One year ago today . . .
After my father
died of a heart attack at the age of 58, I had experienced sympathetic chest
pains for months after the funeral. Despite being profoundly scared standing
next to my father’s bed, knowing from that experience the symptoms of a failing
heart, when my turn came over forty years later, I was not surprised I waited
almost a full day before driving myself to the hospital, something the experts
say you should never do. Famous last words in many cases, I guess, but the pain
was hardly severe, not at all like the pain radiating across my father’s back
that had made him sick to his stomach. What I thought while driving to the
hospital—stopping at every red light—was getting a cure for the annoying
discomfort before the weekend. I had books to read and writing to be done.
It began Thursday
evening with discomfort behind the sternum, from stress I thought from
financial concerns in retirement and because my wife was ill. Took aspirin and
meds for my arthritis and went to bed. Awoke at 4:30 Friday morning—long before
daylight—with the same discomfort and knew that was unusual but went back to
sleep for a while, always the best way to escape concerns, or the best way to
die for that matter, as several people I knew had done, to sleep, perchance to dream before sudden painless nothingness.
Inclined as most men are when it comes to doctors and hospital, I put off doing
anything, always aware of the discomfort and now some pain on the back of my
left bicep—something felt plenty of times from arthritic pain in that shoulder.
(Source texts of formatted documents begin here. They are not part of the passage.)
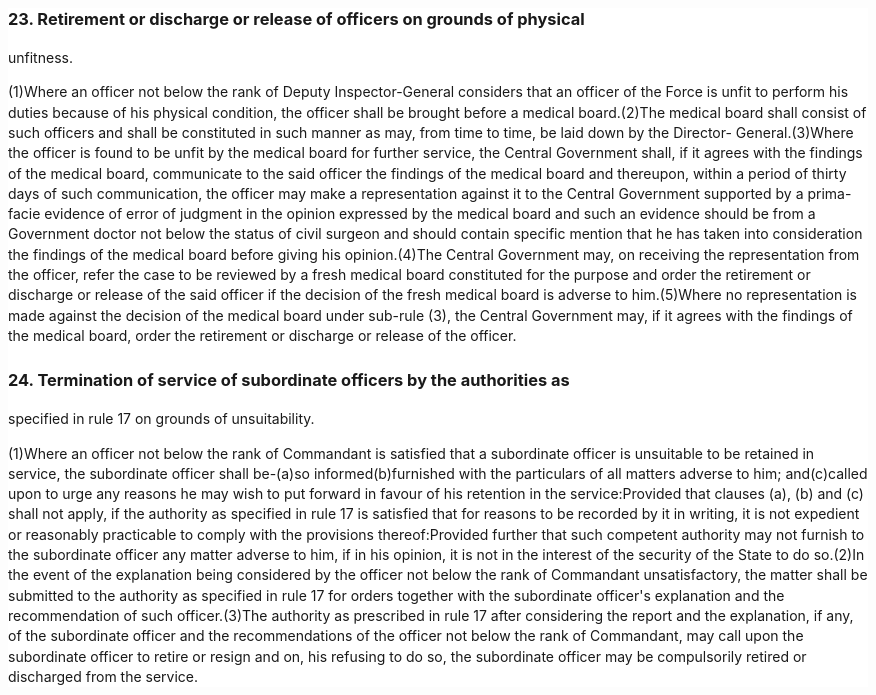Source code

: ### 23. Retirement or discharge or release of officers on grounds of physical
unfitness.

(1)Where an officer not below the rank of Deputy Inspector-General considers
that an officer of the Force is unfit to perform his duties because of his
physical condition, the officer shall be brought before a medical board.(2)The
medical board shall consist of such officers and shall be constituted in such
manner as may, from time to time, be laid down by the Director-
General.(3)Where the officer is found to be unfit by the medical board for
further service, the Central Government shall, if it agrees with the findings
of the medical board, communicate to the said officer the findings of the
medical board and thereupon, within a period of thirty days of such
communication, the officer may make a representation against it to the Central
Government supported by a prima-facie evidence of error of judgment in the
opinion expressed by the medical board and such an evidence should be from a
Government doctor not below the status of civil surgeon and should contain
specific mention that he has taken into consideration the findings of the
medical board before giving his opinion.(4)The Central Government may, on
receiving the representation from the officer, refer the case to be reviewed
by a fresh medical board constituted for the purpose and order the retirement
or discharge or release of the said officer if the decision of the fresh
medical board is adverse to him.(5)Where no representation is made against the
decision of the medical board under sub-rule (3), the Central Government may,
if it agrees with the findings of the medical board, order the retirement or
discharge or release of the officer.

### 24. Termination of service of subordinate officers by the authorities as
specified in rule 17 on grounds of unsuitability.

(1)Where an officer not below the rank of Commandant is satisfied that a
subordinate officer is unsuitable to be retained in service, the subordinate
officer shall be-(a)so informed(b)furnished with the particulars of all
matters adverse to him; and(c)called upon to urge any reasons he may wish to
put forward in favour of his retention in the service:Provided that clauses
(a), (b) and (c) shall not apply, if the authority as specified in rule 17 is
satisfied that for reasons to be recorded by it in writing, it is not
expedient or reasonably practicable to comply with the provisions
thereof:Provided further that such competent authority may not furnish to the
subordinate officer any matter adverse to him, if in his opinion, it is not in
the interest of the security of the State to do so.(2)In the event of the
explanation being considered by the officer not below the rank of Commandant
unsatisfactory, the matter shall be submitted to the authority as specified in
rule 17 for orders together with the subordinate officer's explanation and the
recommendation of such officer.(3)The authority as prescribed in rule 17 after
considering the report and the explanation, if any, of the subordinate officer
and the recommendations of the officer not below the rank of Commandant, may
call upon the subordinate officer to retire or resign and on, his refusing to
do so, the subordinate officer may be compulsorily retired or discharged from
the service.
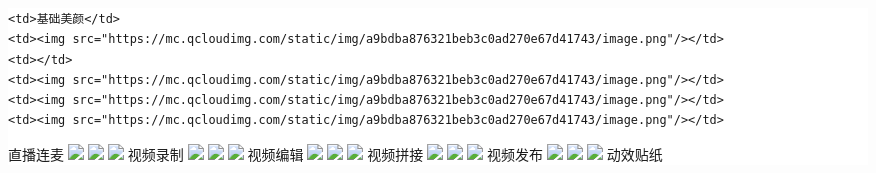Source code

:     <td>基础美颜</td>
    <td><img src="https://mc.qcloudimg.com/static/img/a9bdba876321beb3c0ad270e67d41743/image.png"/></td>
    <td></td>
    <td><img src="https://mc.qcloudimg.com/static/img/a9bdba876321beb3c0ad270e67d41743/image.png"/></td>
    <td><img src="https://mc.qcloudimg.com/static/img/a9bdba876321beb3c0ad270e67d41743/image.png"/></td>
    <td><img src="https://mc.qcloudimg.com/static/img/a9bdba876321beb3c0ad270e67d41743/image.png"/></td>
  </tr>
  <tr>
    <td>直播连麦</td>
    <td><img src="https://mc.qcloudimg.com/static/img/a9bdba876321beb3c0ad270e67d41743/image.png"/></td>
    <td></td>
    <td></td>
    <td><img src="https://mc.qcloudimg.com/static/img/a9bdba876321beb3c0ad270e67d41743/image.png"/></td>
    <td><img src="https://mc.qcloudimg.com/static/img/a9bdba876321beb3c0ad270e67d41743/image.png"/></td>
  </tr>
  <tr>
    <td>视频录制</td>
    <td></td>
    <td></td>
    <td><img src="https://mc.qcloudimg.com/static/img/a9bdba876321beb3c0ad270e67d41743/image.png"/></td>
    <td><img src="https://mc.qcloudimg.com/static/img/a9bdba876321beb3c0ad270e67d41743/image.png"/></td>
    <td><img src="https://mc.qcloudimg.com/static/img/a9bdba876321beb3c0ad270e67d41743/image.png"/></td>
  </tr>
  <tr>
    <td>视频编辑</td>
    <td></td>
    <td></td>
    <td><img src="https://mc.qcloudimg.com/static/img/a9bdba876321beb3c0ad270e67d41743/image.png"/></td>
    <td><img src="https://mc.qcloudimg.com/static/img/a9bdba876321beb3c0ad270e67d41743/image.png"/></td>
    <td><img src="https://mc.qcloudimg.com/static/img/a9bdba876321beb3c0ad270e67d41743/image.png"/></td>
  </tr>
  <tr>
    <td>视频拼接</td>
    <td></td>
    <td></td>
    <td><img src="https://mc.qcloudimg.com/static/img/a9bdba876321beb3c0ad270e67d41743/image.png"/></td>
    <td><img src="https://mc.qcloudimg.com/static/img/a9bdba876321beb3c0ad270e67d41743/image.png"/></td>
    <td><img src="https://mc.qcloudimg.com/static/img/a9bdba876321beb3c0ad270e67d41743/image.png"/></td>
  </tr>
  <tr>
    <td>视频发布</td>
    <td></td>
    <td></td>
    <td><img src="https://mc.qcloudimg.com/static/img/a9bdba876321beb3c0ad270e67d41743/image.png"/></td>
    <td><img src="https://mc.qcloudimg.com/static/img/a9bdba876321beb3c0ad270e67d41743/image.png"/></td>
    <td><img src="https://mc.qcloudimg.com/static/img/a9bdba876321beb3c0ad270e67d41743/image.png"/></td>
  </tr>
  <tr>
    <td>动效贴纸</td>
    <td></td>
    <td></td>
    <td></td>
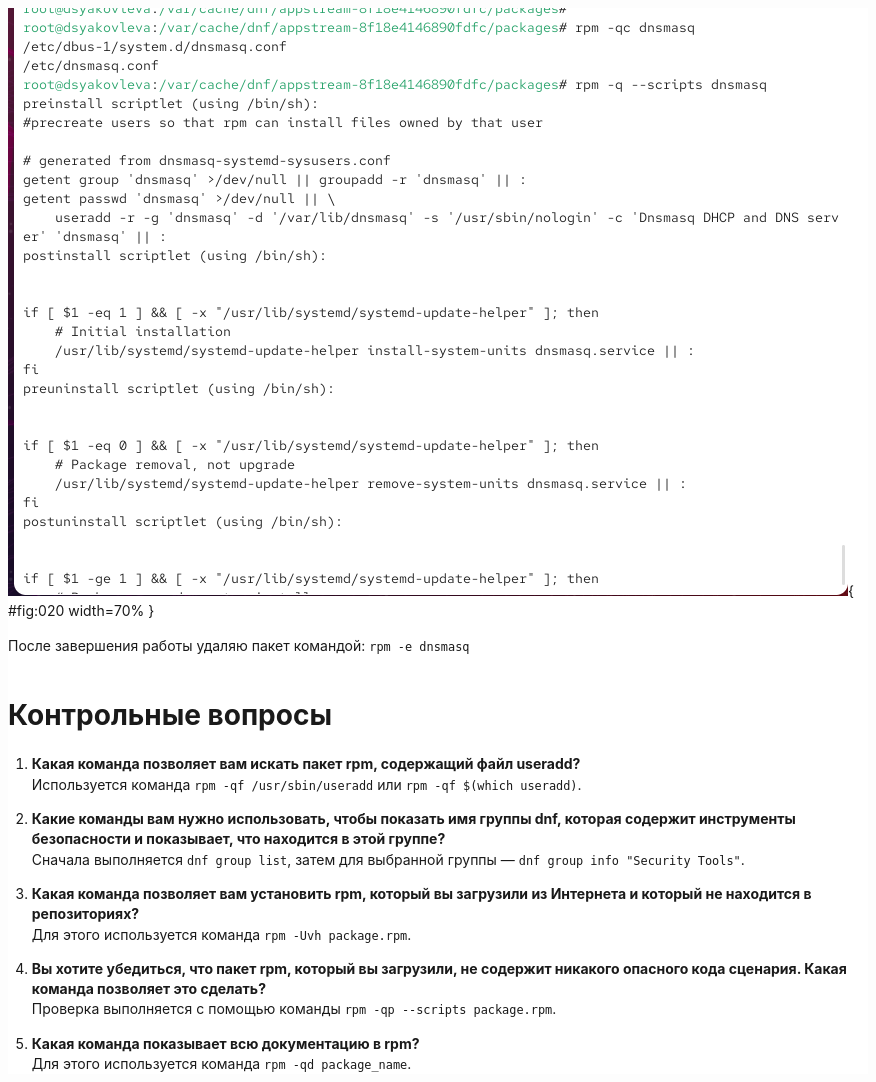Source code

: ![Конфигурационные файлы и скрипты установки](image/21.png){ #fig:020 width=70% }

После завершения работы удаляю пакет командой:  `rpm -e dnsmasq`

# Контрольные вопросы

1. **Какая команда позволяет вам искать пакет rpm, содержащий файл useradd?**  
   Используется команда `rpm -qf /usr/sbin/useradd` или `rpm -qf $(which useradd)`.

2. **Какие команды вам нужно использовать, чтобы показать имя группы dnf, которая содержит инструменты безопасности и показывает, что находится в этой группе?**  
   Сначала выполняется `dnf group list`, затем для выбранной группы — `dnf group info "Security Tools"`.

3. **Какая команда позволяет вам установить rpm, который вы загрузили из Интернета и который не находится в репозиториях?**  
   Для этого используется команда `rpm -Uvh package.rpm`.

4. **Вы хотите убедиться, что пакет rpm, который вы загрузили, не содержит никакого опасного кода сценария. Какая команда позволяет это сделать?**  
   Проверка выполняется с помощью команды `rpm -qp --scripts package.rpm`.

5. **Какая команда показывает всю документацию в rpm?**  
   Для этого используется команда `rpm -qd package_name`.
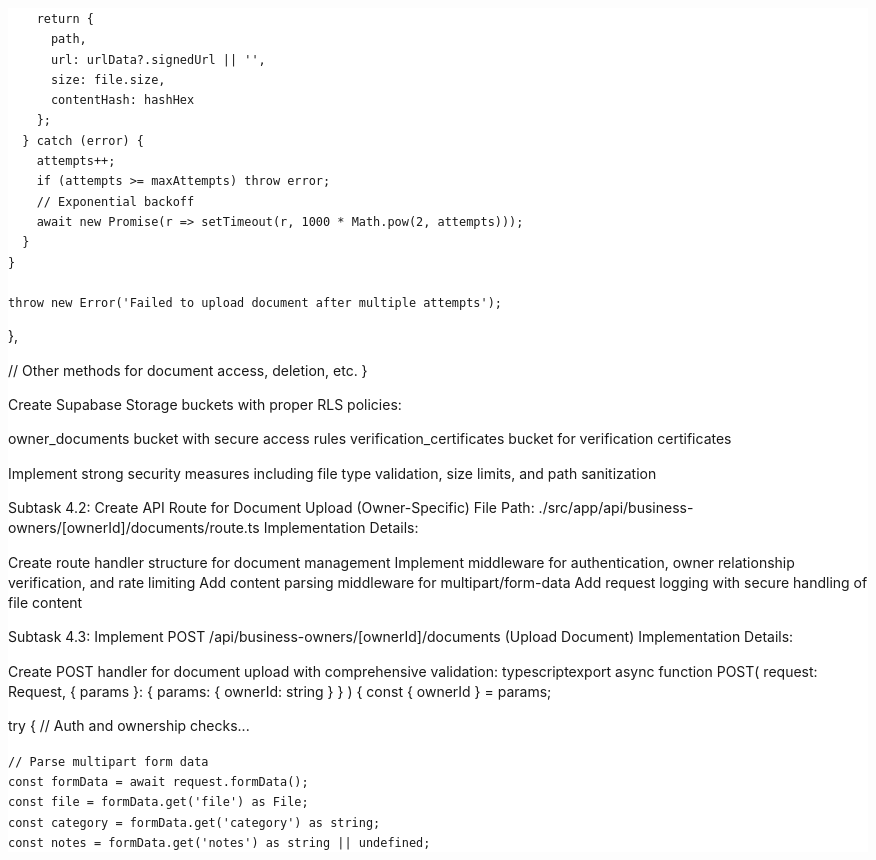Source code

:         return {
          path,
          url: urlData?.signedUrl || '',
          size: file.size,
          contentHash: hashHex
        };
      } catch (error) {
        attempts++;
        if (attempts >= maxAttempts) throw error;
        // Exponential backoff
        await new Promise(r => setTimeout(r, 1000 * Math.pow(2, attempts)));
      }
    }
    
    throw new Error('Failed to upload document after multiple attempts');
  },
  
  // Other methods for document access, deletion, etc.
}

Create Supabase Storage buckets with proper RLS policies:

owner_documents bucket with secure access rules
verification_certificates bucket for verification certificates


Implement strong security measures including file type validation, size limits, and path sanitization

Subtask 4.2: Create API Route for Document Upload (Owner-Specific)
File Path: ./src/app/api/business-owners/[ownerId]/documents/route.ts
Implementation Details:

Create route handler structure for document management
Implement middleware for authentication, owner relationship verification, and rate limiting
Add content parsing middleware for multipart/form-data
Add request logging with secure handling of file content

Subtask 4.3: Implement POST /api/business-owners/[ownerId]/documents (Upload Document)
Implementation Details:

Create POST handler for document upload with comprehensive validation:
typescriptexport async function POST(
  request: Request,
  { params }: { params: { ownerId: string } }
) {
  const { ownerId } = params;
  
  try {
    // Auth and ownership checks...
    
    // Parse multipart form data
    const formData = await request.formData();
    const file = formData.get('file') as File;
    const category = formData.get('category') as string;
    const notes = formData.get('notes') as string || undefined;
    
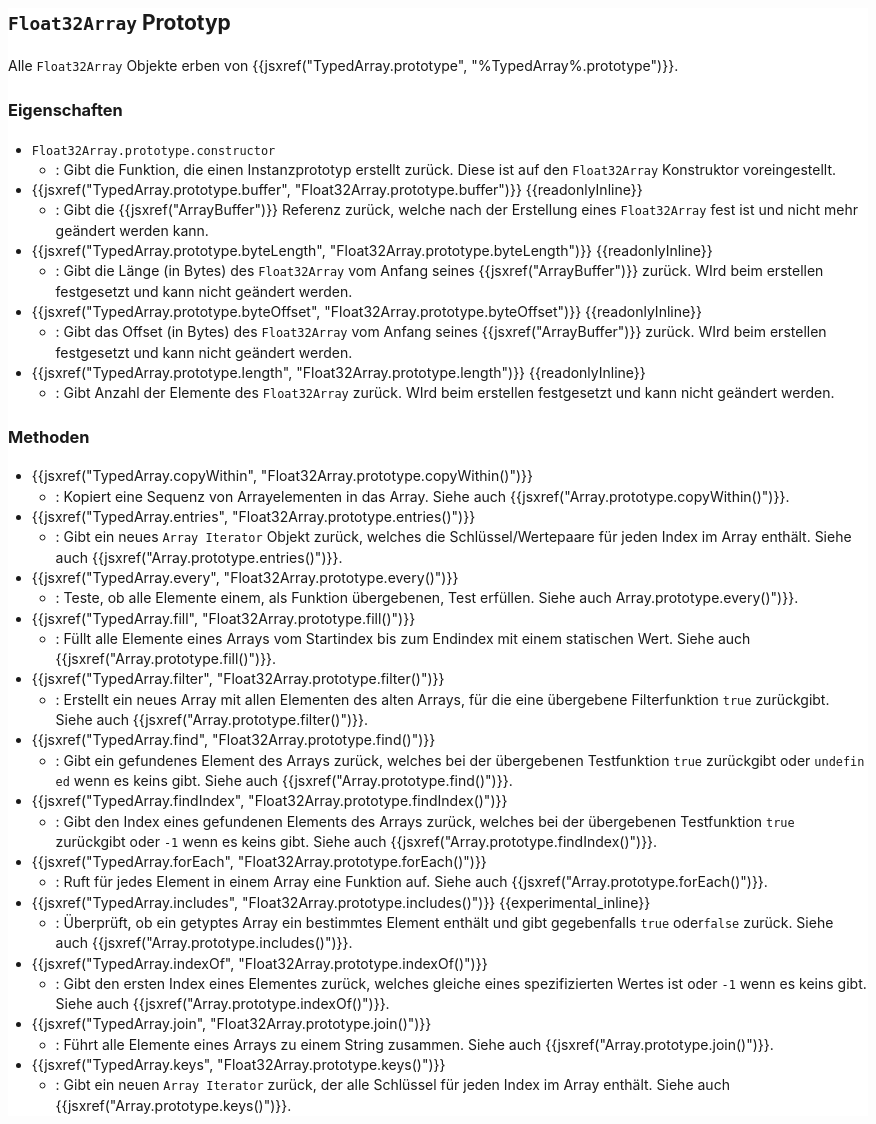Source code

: ## `Float32Array` Prototyp

Alle `Float32Array` Objekte erben von {{jsxref("TypedArray.prototype", "%TypedArray%.prototype")}}.

### Eigenschaften

- `Float32Array.prototype.constructor`
  - : Gibt die Funktion, die einen Instanzprototyp erstellt zurück. Diese ist auf den `Float32Array` Konstruktor voreingestellt.
- {{jsxref("TypedArray.prototype.buffer", "Float32Array.prototype.buffer")}} {{readonlyInline}}
  - : Gibt die {{jsxref("ArrayBuffer")}} Referenz zurück, welche nach der Erstellung eines `Float32Array` fest ist und nicht mehr geändert werden kann.
- {{jsxref("TypedArray.prototype.byteLength", "Float32Array.prototype.byteLength")}} {{readonlyInline}}
  - : Gibt die Länge (in Bytes) des `Float32Array` vom Anfang seines {{jsxref("ArrayBuffer")}} zurück. WIrd beim erstellen festgesetzt und kann nicht geändert werden.
- {{jsxref("TypedArray.prototype.byteOffset", "Float32Array.prototype.byteOffset")}} {{readonlyInline}}
  - : Gibt das Offset (in Bytes) des `Float32Array` vom Anfang seines {{jsxref("ArrayBuffer")}} zurück. WIrd beim erstellen festgesetzt und kann nicht geändert werden.
- {{jsxref("TypedArray.prototype.length", "Float32Array.prototype.length")}} {{readonlyInline}}
  - : Gibt Anzahl der Elemente des `Float32Array` zurück. WIrd beim erstellen festgesetzt und kann nicht geändert werden.

### Methoden

- {{jsxref("TypedArray.copyWithin", "Float32Array.prototype.copyWithin()")}}
  - : Kopiert eine Sequenz von Arrayelementen in das Array. Siehe auch {{jsxref("Array.prototype.copyWithin()")}}.
- {{jsxref("TypedArray.entries", "Float32Array.prototype.entries()")}}
  - : Gibt ein neues `Array Iterator` Objekt zurück, welches die Schlüssel/Wertepaare für jeden Index im Array enthält. Siehe auch {{jsxref("Array.prototype.entries()")}}.
- {{jsxref("TypedArray.every", "Float32Array.prototype.every()")}}
  - : Teste, ob alle Elemente einem, als Funktion übergebenen, Test erfüllen. Siehe auch Array.prototype.every()")}}.
- {{jsxref("TypedArray.fill", "Float32Array.prototype.fill()")}}
  - : Füllt alle Elemente eines Arrays vom Startindex bis zum Endindex mit einem statischen Wert. Siehe auch {{jsxref("Array.prototype.fill()")}}.
- {{jsxref("TypedArray.filter", "Float32Array.prototype.filter()")}}
  - : Erstellt ein neues Array mit allen Elementen des alten Arrays, für die eine übergebene Filterfunktion `true` zurückgibt. Siehe auch {{jsxref("Array.prototype.filter()")}}.
- {{jsxref("TypedArray.find", "Float32Array.prototype.find()")}}
  - : Gibt ein gefundenes Element des Arrays zurück, welches bei der übergebenen Testfunktion `true` zurückgibt oder `undefined` wenn es keins gibt. Siehe auch {{jsxref("Array.prototype.find()")}}.
- {{jsxref("TypedArray.findIndex", "Float32Array.prototype.findIndex()")}}
  - : Gibt den Index eines gefundenen Elements des Arrays zurück, welches bei der übergebenen Testfunktion `true` zurückgibt oder `-1` wenn es keins gibt. Siehe auch {{jsxref("Array.prototype.findIndex()")}}.
- {{jsxref("TypedArray.forEach", "Float32Array.prototype.forEach()")}}
  - : Ruft für jedes Element in einem Array eine Funktion auf. Siehe auch {{jsxref("Array.prototype.forEach()")}}.
- {{jsxref("TypedArray.includes", "Float32Array.prototype.includes()")}} {{experimental_inline}}
  - : Überprüft, ob ein getyptes Array ein bestimmtes Element enthält und gibt gegebenfalls `true` oder`false` zurück. Siehe auch {{jsxref("Array.prototype.includes()")}}.
- {{jsxref("TypedArray.indexOf", "Float32Array.prototype.indexOf()")}}
  - : Gibt den ersten Index eines Elementes zurück, welches gleiche eines spezifizierten Wertes ist oder `-1` wenn es keins gibt. Siehe auch {{jsxref("Array.prototype.indexOf()")}}.
- {{jsxref("TypedArray.join", "Float32Array.prototype.join()")}}
  - : Führt alle Elemente eines Arrays zu einem String zusammen. Siehe auch {{jsxref("Array.prototype.join()")}}.
- {{jsxref("TypedArray.keys", "Float32Array.prototype.keys()")}}
  - : Gibt ein neuen `Array Iterator` zurück, der alle Schlüssel für jeden Index im Array enthält. Siehe auch {{jsxref("Array.prototype.keys()")}}.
For short periods of time, the discomfort and bicep pain were joined by slight
pain along the jawline and all were with me until early afternoon Friday.
Getting admitted
to the emergency room was rapid, dizzying. It became the beginning of the story
of how to avoid paperwork and waiting in a room full of sick people. I told the
ladies through the round hole in the glass, I
know this may sound dramatic, but I need to see if I’m having a heart attack.
From the moment of uttering those words until I was on the gurney in an
operating room, naked except for a gown, shivering because it was so cold in
the room until one of the men put a warmed blanket on me, in that span of an
early quick EKG and an emergency room doctor asking if I knew I was in atrial
fibrillation and had high blood pressure (no to the first, never ever had the
second), from the moment of being on a gurney and racing down a hall while
talking on a cell phone to Dee who was too sick to come to the hospital and
telling her I was headed to the cath lab, from being amid a gathering heart
team and after the cardiologist introducing himself and me sort of echoing my
father by asking if the doctor was any good, from that first utterance about
checking to see if I was having a heart attack to having a line installed from
groin to heart along mysterious pathways and three stents installed in an
artery with 99% blockage, in that time, thank you, thank you, thank you, far
less than one hour had raced by.
I was never in a
great deal of pain, feeling only flushed warmth during the procedure. There was
some pain from two IVs, some slight pain from the shaved pubic start of the
pathway to the heart. The endless blood gathering always hurt and bruised, but
the most pain came from countless sticky contact pads for always awkward and
tangled lifelines connected to them. Despite shaving various hairy areas, the
worst pain was the removal of two hand-sized sticky pads stuck to chest and all
the hairs upon it in case my heart needed some shock therapy. After just one
firmly fixed pad was yanked off I was ready to confess all the bad things I had
ever done.
There is always a
value to serious illness. After my daughter’s battle with encephalitis, it was
learning not to sweat the countless and ultimately meaningless small stuff that
makes up so much of life. Her illness also brought an appreciation of living in
the moment. True of all serious illness, I guess. But I learned something
entirely different from having a heart attack.
Dreading it
despite knowing it is mostly an infinitesimal part of living, I have always
been afraid of the actual act of dying since I was old enough to understand the
process. Somehow, lying there on the table before snaking a line up to my heart
and installing three stents to save my life, despite knowing I could go into a
full-blown attack and die, I felt no great fear, and part of that may have been
the speed of the process from when I first spoke to the lady at the ER window.
It was a feeling that one of the shoes had dropped, that finally the end
process had become visible. Not that I wanted it or welcomed it, but it was a
dance with the actual end game that binds all humans most strongly to each
other.
I am not sure
what the lack of fear during that dance with mortality meant ultimately. Maybe
I became a slightly better person. Wife and children would have welcomed that
early on. Maybe I appreciated even more the time I had left, a grand gift,
enjoying family and watching granddaughters grow into beautifully brilliant
young women. But other nagging fears crept in, no doubt to balance my earlier
lack of fear when I was having the heart attack, small daily concerns: the
blood thinner that immediately created problems; being told not to miss taking
another drug because I now had foreign bodies in my artery and the body loves
to clot around anything not its own.
Lovely.
A half-century
after my father died from his heart attack, two decades after Jennifer’s
illness, I was just glad there was another lesson learned from my illness: sometimes
you do have to sweat some of the small stuff because some of it can kill you.
This was an important post to me. Thanks.